Time Tracking and Application Usage Trackers

I was looking at the current state of the market for tools that let you analyze how you’re tracking your time while at your workstation/computer. I’m not talking about general purpose timers, but specifically tools that monitor how long you’re using certain applications and websites in order to build an automated picture of how time is spent on projects. It seems that the two biggest players continue to be RescueTime and TimeDoctor. These are polished solutions and are good in their own right. The biggest problem I see with both of these tools are the data privacy and security implications, as both store your data on their cloud. So I went to see if there were any other tools that work without sending data back to the product’s company.

I wrote up a short list of tools that I found, favoring apps that are free and don’t send back data to the cloud.

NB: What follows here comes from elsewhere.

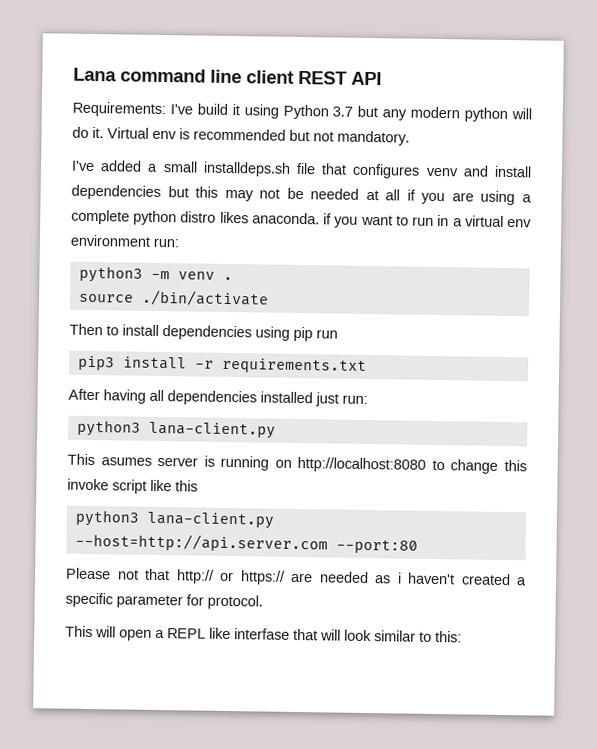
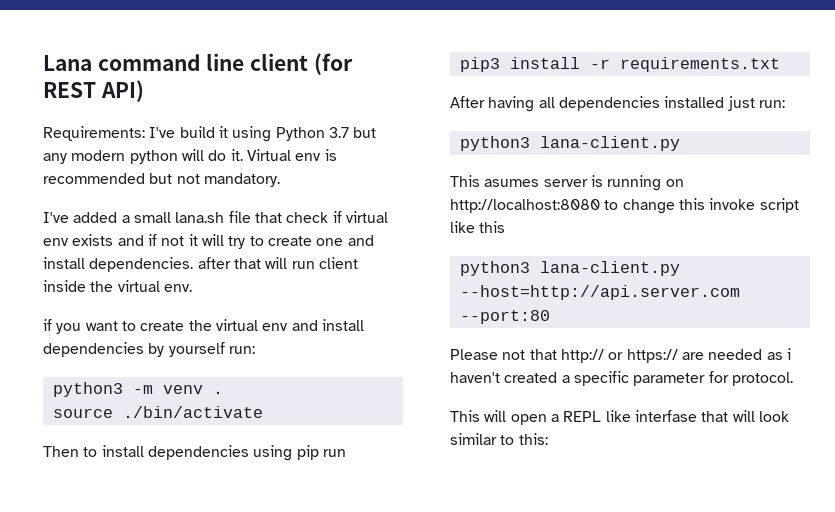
[298,70,382,86] REST API -> [313,53,353,75] [43,80,144,102] (for REST API)
[202,161,291,177] installdeps.sh -> [175,212,225,223] lana.sh
[352,163,532,179] [71,184,533,206] [71,209,532,228] [70,234,150,247] configures venv and install dependencies but this may not be needed at all if you are using a complete python distro likes anaconda. if you want to run in a virtual env environment -> [286,211,388,223] [43,234,374,249] [43,257,358,272] [43,280,192,292] [43,319,364,334] [43,342,225,357] check if virtual env exists and if not it will try to create one and install dependencies. after that will run client inside the virtual env. // if you want to create the virtual env and install dependencies by yourself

ProcrastiTracker <– my pick

The tool I’m currently testing has been created by a very smart solo-developer (currently working at Google) and the software is offered as freeware. Yay! The application has a small footprint and a simple, but powerful interface. It won’t wow you with a flashy UI, but it gets the job done. It’s surprisingly well designed. For example, it can detect inactivity and ask you what you were doing once you get back to your computer. That’s an intuitive way to build a complete picture of one’s usage, considering it would be very easy to forget if one were tracking this completely manually.

Visit Procrastitracker’s site

SeriousD

This tool comes in free and paid versions. The focus with this app seems to be about helping to eliminate distractions. It lets you select applications and sets time limits on them. It also tracks usage time over all the applications and sites that you use. It’s kinda ugly but when you think about it, it shouldn’t be a major stumbling block considering you won’t spend hours on end looking at it. It gets the job done.

ManicTime

ManicTime is more feature-rich compared to above two, and unlike the leading solutions RescueTime and TimeDoctor, data is stored locally. It comes with tagging functionality, stopwatch timers, analysis and reporting tools as well as tracking application usage automatically. For all of the features you will have to pay, but a limited free edition is available too.